Poverty has led to the involvement of thousands of children in labor. More than a quarter of all children are engaged in child labor, including harmful work. As a result, every day, thousands of children across Afghanistan are endangering their health, and potentially risk injuries or death. Children’s harmful labor should not be tolerated. We call for a proper monitoring system to be put in place, to report these practices and enable the full application of the law banning harmful work for children.
In Afghanistan, one out of five young women aged 15-19 years is currently married. Not only is the high prevalence of early marriage a breach of children’s right, but is also a major impediment to the development of Afghanistan. Early and forced marriages hinder children’s development and compromise their health, while depriving them from their right to education and experiencing a normal childhood. Early marriage can also lead to sexual violence. The phenomenon is widespread in Afghanistan, with major impact on the physical and mental health of children. It is only by raising collective awareness that these practices will be reduced and eventually stopped. All stakeholders need to be aware of the destructive impact of these practices on children.

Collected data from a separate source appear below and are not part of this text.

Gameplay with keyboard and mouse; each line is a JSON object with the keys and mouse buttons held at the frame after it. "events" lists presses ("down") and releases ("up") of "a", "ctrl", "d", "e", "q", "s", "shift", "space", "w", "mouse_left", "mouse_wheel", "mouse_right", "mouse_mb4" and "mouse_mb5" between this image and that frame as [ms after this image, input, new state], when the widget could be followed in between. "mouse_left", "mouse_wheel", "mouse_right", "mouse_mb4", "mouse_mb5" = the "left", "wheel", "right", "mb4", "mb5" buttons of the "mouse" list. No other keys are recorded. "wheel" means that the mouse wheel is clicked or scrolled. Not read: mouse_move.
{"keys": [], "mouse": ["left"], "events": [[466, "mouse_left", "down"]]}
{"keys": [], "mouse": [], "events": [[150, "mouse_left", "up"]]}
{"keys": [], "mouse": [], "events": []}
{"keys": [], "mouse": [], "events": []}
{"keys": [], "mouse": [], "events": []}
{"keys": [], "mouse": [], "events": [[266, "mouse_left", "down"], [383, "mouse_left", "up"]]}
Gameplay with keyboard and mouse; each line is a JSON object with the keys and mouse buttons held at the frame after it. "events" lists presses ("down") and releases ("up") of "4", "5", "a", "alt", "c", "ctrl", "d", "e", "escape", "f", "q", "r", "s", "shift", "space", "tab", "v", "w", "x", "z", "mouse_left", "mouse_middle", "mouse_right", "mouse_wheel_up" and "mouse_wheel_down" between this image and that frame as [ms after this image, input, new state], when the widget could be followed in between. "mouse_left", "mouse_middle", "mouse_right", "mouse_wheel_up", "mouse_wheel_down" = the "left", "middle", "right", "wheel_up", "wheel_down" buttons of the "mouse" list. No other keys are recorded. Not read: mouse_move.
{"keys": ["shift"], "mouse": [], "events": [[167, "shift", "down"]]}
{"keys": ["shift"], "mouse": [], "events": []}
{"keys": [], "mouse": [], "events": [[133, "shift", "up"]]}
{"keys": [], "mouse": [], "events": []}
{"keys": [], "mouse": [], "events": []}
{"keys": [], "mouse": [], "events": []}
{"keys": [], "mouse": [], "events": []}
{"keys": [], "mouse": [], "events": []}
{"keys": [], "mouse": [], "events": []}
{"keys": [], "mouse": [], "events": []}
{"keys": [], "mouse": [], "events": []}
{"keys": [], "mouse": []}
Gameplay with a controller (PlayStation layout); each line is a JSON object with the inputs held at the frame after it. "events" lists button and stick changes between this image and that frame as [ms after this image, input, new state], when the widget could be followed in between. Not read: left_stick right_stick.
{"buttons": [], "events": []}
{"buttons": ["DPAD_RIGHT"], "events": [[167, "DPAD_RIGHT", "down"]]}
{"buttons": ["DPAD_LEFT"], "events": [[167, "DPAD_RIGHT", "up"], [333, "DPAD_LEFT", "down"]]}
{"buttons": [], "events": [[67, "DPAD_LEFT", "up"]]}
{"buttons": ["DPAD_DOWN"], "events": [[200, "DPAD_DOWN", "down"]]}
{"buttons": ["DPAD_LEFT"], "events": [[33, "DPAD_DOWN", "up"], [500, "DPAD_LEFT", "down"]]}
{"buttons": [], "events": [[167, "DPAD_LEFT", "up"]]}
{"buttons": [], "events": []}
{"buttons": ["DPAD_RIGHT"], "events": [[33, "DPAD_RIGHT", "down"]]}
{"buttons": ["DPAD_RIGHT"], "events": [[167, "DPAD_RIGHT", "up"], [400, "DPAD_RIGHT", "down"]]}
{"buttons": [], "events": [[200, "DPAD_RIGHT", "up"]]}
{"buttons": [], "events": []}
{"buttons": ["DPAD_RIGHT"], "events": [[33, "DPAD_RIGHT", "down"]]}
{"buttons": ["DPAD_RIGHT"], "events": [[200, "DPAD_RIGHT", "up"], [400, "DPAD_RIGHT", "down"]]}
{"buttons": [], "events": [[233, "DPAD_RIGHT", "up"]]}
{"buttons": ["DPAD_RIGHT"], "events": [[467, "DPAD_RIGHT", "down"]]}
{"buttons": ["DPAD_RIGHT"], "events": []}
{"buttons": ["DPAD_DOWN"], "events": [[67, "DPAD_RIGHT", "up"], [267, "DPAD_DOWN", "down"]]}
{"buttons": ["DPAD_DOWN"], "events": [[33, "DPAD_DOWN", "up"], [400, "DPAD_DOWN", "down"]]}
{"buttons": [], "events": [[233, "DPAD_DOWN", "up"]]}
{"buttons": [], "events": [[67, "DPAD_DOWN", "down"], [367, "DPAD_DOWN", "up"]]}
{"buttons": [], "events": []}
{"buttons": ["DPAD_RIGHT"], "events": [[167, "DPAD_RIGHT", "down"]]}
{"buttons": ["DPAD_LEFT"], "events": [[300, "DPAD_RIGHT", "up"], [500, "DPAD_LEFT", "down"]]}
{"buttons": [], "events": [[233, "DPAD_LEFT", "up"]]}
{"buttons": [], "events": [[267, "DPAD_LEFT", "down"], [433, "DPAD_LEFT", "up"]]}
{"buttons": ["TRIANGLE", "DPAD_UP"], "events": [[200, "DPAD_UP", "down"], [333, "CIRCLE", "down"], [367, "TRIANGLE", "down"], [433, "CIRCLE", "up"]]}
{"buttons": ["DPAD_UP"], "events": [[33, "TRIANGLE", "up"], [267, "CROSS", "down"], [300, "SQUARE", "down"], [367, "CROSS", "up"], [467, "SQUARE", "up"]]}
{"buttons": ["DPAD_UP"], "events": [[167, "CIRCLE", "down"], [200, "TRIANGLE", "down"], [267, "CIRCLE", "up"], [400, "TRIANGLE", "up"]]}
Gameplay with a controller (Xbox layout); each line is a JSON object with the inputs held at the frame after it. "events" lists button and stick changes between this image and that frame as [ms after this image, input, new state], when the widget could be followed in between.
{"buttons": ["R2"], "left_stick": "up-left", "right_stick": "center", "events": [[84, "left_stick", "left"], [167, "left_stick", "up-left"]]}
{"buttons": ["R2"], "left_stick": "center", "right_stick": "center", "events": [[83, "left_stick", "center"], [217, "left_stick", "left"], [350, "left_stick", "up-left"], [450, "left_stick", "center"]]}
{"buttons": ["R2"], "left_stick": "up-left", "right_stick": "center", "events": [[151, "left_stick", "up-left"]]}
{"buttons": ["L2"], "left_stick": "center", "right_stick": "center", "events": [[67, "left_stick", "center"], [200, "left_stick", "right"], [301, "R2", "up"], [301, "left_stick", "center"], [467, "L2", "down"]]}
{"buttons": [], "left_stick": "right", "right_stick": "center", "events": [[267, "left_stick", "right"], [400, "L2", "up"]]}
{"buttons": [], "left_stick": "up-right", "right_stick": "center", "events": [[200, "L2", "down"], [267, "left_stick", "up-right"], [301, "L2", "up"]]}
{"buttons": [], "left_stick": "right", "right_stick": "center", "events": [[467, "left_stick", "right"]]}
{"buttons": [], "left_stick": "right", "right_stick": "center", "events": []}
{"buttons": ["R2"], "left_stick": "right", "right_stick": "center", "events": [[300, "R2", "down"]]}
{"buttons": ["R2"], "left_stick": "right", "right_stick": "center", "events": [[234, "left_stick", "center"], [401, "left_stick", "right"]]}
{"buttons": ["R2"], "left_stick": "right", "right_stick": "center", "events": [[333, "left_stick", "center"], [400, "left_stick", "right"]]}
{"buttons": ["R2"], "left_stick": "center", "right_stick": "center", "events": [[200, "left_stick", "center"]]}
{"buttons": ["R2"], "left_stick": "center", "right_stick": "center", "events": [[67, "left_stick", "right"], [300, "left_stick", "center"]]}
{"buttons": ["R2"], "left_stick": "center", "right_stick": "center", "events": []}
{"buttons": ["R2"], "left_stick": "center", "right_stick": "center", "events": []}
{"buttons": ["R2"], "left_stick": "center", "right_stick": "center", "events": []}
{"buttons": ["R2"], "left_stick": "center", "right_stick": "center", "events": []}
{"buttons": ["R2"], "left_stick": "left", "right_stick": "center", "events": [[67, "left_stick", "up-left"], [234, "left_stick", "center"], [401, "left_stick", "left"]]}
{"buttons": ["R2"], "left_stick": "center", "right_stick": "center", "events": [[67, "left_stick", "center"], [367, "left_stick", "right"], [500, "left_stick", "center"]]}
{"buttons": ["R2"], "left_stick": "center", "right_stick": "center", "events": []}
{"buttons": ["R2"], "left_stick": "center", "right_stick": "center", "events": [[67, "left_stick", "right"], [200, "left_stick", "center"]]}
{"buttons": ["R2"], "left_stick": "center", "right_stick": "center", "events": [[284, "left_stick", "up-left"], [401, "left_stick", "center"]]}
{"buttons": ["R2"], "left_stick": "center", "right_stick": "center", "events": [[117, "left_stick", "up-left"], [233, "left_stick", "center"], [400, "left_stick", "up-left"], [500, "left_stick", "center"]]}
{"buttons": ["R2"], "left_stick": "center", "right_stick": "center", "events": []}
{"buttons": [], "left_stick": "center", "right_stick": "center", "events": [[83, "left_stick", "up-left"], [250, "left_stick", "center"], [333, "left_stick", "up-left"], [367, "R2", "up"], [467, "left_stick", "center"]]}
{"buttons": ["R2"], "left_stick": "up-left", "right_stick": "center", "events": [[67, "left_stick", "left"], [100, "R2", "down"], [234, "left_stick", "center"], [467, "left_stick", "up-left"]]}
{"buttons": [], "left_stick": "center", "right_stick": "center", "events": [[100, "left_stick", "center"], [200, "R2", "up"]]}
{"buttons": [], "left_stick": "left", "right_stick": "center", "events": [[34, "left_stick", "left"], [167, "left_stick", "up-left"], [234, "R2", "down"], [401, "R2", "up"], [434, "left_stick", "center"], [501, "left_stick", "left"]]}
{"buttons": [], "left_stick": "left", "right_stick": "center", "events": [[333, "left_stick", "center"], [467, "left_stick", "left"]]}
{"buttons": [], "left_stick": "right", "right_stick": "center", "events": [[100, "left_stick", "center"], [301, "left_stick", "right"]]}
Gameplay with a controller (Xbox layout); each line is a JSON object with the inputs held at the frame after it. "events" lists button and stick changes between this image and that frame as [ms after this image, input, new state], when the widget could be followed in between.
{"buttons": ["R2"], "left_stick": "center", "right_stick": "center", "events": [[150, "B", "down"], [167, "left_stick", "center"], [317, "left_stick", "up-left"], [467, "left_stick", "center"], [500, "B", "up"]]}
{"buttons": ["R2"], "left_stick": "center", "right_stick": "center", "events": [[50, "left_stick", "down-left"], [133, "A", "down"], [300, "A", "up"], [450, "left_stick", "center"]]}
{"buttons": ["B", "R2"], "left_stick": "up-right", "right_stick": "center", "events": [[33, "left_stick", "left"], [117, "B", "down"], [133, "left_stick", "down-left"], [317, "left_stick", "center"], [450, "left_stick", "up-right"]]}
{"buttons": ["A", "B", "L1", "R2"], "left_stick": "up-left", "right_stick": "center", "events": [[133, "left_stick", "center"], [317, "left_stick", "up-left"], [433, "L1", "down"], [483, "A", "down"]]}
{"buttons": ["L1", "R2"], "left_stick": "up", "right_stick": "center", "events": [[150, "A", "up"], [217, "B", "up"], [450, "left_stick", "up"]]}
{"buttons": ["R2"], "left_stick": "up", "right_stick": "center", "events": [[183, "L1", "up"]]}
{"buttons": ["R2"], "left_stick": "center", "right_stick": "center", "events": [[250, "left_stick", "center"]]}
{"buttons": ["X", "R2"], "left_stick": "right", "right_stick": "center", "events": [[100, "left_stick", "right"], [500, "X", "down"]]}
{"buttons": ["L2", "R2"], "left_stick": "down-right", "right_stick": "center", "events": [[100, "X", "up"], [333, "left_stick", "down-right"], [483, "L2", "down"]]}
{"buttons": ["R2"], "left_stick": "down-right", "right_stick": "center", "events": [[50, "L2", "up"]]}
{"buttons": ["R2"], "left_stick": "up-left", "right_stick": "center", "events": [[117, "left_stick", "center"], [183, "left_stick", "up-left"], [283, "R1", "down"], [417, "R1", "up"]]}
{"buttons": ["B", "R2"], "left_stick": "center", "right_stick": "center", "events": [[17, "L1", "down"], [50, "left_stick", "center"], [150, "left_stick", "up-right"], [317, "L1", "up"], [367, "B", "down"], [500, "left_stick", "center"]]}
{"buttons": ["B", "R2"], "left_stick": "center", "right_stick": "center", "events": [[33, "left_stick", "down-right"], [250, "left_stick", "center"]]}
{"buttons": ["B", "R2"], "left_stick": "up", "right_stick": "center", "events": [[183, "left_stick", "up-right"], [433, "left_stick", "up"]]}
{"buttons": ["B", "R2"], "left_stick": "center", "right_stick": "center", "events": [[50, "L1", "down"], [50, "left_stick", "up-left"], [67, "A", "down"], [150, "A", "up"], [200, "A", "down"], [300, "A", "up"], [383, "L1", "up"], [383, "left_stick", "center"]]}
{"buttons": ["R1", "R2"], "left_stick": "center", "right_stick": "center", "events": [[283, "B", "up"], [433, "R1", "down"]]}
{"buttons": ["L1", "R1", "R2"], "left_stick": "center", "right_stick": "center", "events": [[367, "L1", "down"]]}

In order to ensure a prosperous country, children of Afghanistan need to have access to their rights. They need to be protected from abuse and exploitation. Save the Children requests the government of Afghanistan and its international counterparts to make the rights and protection of Afghan children a political priority : carry out reforms and allocate the necessary resources to implement them. Child protection requires a presence on the ground, close to the communities. The Provincial and Districts Child Protection Action Networks have the potential to play this role. However, their work has been undermined by the lack of resources. They should be fully funded to improve the protection of Afghan children.
For the protection of Afghan children and to ensure that they access their basic rights, Save the Children calls for the approval of a comprehensive Child Act by the Afghan government. This will enable Afghanistan to uphold the rights of all Afghan children and will ensure that the Afghan legislative framework is aligned with all the provisions of the on the Right of Children and better protect children.